O ministro Luiz Fux afirmou nesta terça-feira (15), na sessão do Supremo Tribunal Federal, que a Polícia Federal peitou ministro da Corte e instrumentalizou posições para degradar o Judiciário. No mesmo trecho do debate, o colega André Mendonça completou que há hoje uma PF paralela, com monitoramento de ministros.
Fux falou ao comentar o afastamento do diretor-geral Andrei Rodrigues, determinado por Mendonça e submetido à Segunda Turma. "Tem que ter responsabilidade judicial. Não se pode admitir que fique um órgão agindo contra o Supremo Tribunal Federal. Peitando ministro do STF", disse. Acrescentou que nunca se imaginou a PF peitar um ministro do Supremo.

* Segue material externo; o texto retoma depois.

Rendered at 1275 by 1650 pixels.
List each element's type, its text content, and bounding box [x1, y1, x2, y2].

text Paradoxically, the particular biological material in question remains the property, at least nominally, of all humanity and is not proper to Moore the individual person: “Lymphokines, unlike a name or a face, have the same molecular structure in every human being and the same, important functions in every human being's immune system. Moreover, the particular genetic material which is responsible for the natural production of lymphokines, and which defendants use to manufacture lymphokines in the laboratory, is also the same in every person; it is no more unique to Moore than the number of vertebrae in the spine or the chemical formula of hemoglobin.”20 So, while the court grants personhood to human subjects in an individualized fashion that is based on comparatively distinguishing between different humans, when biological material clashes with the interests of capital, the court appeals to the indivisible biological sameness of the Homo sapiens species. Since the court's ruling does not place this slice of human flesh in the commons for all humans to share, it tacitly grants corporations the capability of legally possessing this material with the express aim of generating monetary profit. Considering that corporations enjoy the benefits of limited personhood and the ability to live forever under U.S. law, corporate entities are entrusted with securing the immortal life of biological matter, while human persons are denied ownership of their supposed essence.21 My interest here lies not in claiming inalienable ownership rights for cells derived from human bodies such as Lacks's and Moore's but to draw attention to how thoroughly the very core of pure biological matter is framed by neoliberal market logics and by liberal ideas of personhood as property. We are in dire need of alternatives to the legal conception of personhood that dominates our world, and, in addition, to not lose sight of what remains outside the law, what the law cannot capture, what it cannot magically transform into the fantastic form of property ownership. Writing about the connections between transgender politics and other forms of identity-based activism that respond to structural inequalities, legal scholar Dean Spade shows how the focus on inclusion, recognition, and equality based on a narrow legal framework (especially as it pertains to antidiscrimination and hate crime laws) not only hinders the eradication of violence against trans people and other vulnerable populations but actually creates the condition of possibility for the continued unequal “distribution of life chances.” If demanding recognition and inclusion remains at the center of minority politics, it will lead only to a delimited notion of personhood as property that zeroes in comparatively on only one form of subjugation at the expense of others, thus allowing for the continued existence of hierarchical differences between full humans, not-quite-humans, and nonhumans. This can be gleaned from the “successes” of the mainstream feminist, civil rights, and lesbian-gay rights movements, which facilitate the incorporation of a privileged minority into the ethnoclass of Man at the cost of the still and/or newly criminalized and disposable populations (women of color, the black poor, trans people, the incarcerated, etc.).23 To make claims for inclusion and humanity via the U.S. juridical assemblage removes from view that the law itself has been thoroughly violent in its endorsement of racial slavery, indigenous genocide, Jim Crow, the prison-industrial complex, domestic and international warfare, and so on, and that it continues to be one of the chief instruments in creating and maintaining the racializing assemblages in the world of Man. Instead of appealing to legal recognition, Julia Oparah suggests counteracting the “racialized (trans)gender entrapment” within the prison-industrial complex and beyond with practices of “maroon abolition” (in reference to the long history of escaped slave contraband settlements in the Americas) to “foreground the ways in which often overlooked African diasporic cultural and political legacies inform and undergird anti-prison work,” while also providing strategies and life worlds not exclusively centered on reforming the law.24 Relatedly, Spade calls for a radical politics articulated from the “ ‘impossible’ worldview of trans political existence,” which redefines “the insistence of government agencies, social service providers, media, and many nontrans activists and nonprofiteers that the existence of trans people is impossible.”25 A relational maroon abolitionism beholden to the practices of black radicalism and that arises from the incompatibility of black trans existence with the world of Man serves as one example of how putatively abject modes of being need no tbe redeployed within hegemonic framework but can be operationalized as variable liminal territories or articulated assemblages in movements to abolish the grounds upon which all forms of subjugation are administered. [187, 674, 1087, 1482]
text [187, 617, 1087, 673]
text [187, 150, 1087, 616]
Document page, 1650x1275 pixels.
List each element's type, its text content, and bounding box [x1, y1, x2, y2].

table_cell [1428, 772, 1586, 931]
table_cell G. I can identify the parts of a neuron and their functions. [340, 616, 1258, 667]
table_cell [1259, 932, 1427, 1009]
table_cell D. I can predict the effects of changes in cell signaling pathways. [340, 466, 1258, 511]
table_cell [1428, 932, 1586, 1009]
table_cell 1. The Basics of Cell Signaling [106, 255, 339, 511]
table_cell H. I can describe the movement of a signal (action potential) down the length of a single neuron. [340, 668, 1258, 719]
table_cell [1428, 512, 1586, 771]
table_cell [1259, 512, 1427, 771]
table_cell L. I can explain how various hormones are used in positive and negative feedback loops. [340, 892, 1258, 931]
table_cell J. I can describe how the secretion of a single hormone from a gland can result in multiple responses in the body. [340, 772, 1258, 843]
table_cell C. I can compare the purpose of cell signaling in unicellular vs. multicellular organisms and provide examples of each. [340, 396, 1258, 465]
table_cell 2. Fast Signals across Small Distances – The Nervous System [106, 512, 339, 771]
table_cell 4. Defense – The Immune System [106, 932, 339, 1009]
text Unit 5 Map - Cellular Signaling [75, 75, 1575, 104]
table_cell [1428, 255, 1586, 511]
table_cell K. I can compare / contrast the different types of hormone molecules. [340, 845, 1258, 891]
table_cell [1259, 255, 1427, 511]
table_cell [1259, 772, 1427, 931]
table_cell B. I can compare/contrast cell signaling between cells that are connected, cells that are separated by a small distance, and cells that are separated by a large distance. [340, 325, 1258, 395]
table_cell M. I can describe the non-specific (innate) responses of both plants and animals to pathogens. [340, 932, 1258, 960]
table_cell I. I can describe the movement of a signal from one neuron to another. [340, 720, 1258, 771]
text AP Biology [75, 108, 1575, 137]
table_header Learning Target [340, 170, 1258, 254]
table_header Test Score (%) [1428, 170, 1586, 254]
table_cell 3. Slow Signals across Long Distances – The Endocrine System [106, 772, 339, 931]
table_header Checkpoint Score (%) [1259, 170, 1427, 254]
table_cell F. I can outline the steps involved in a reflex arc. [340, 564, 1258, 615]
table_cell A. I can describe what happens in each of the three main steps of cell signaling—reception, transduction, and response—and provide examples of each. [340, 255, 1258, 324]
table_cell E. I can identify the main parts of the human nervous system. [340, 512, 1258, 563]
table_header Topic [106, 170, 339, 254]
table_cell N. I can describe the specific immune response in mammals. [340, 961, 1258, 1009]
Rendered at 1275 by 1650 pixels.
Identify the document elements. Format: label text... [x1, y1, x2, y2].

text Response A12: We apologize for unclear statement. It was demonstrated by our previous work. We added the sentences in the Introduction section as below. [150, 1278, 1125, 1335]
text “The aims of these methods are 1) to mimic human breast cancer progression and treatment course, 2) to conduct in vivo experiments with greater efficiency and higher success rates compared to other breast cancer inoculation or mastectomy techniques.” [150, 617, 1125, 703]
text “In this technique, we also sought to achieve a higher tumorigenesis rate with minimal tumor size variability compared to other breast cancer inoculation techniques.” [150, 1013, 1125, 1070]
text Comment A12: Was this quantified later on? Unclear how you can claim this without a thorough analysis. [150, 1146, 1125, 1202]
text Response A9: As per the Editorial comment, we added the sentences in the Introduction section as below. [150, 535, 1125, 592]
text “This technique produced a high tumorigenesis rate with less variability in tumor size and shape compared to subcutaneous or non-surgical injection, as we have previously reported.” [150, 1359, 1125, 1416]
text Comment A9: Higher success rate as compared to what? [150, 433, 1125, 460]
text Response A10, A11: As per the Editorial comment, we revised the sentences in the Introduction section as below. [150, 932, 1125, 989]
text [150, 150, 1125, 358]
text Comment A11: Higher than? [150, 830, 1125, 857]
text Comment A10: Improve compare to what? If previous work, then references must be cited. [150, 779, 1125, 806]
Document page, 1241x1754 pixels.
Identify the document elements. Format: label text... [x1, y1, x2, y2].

Maioria na Segunda Turma e vista de Gilmar
A Segunda Turma já conta com maioria para referendar o afastamento de Andrei Rodrigues e do diretor de inteligência Leandro Almada. O julgamento virtual, porém, foi interrompido por pedido de vista de Gilmar Mendes. Enquanto isso, a liminar de Mendonça segue em vigor. A situação definitiva do diretor-geral deve passar pelo presidente Edson Fachin.
Relatórios e crise Master
A crise escalou depois que Mendonça retirou o sigilo de relatório da PF com mensagens do celular de Daniel Vorcaro, ex-controlador do Banco Master, citando o nome Andrei. Em seguida, Alexandre de Moraes retirou o sigilo de relatórios de inteligência da PF sobre a atuação de Mendonça. Fux ligou esses desvios à necessidade de estancar o que chamou de atuação contra a Corte.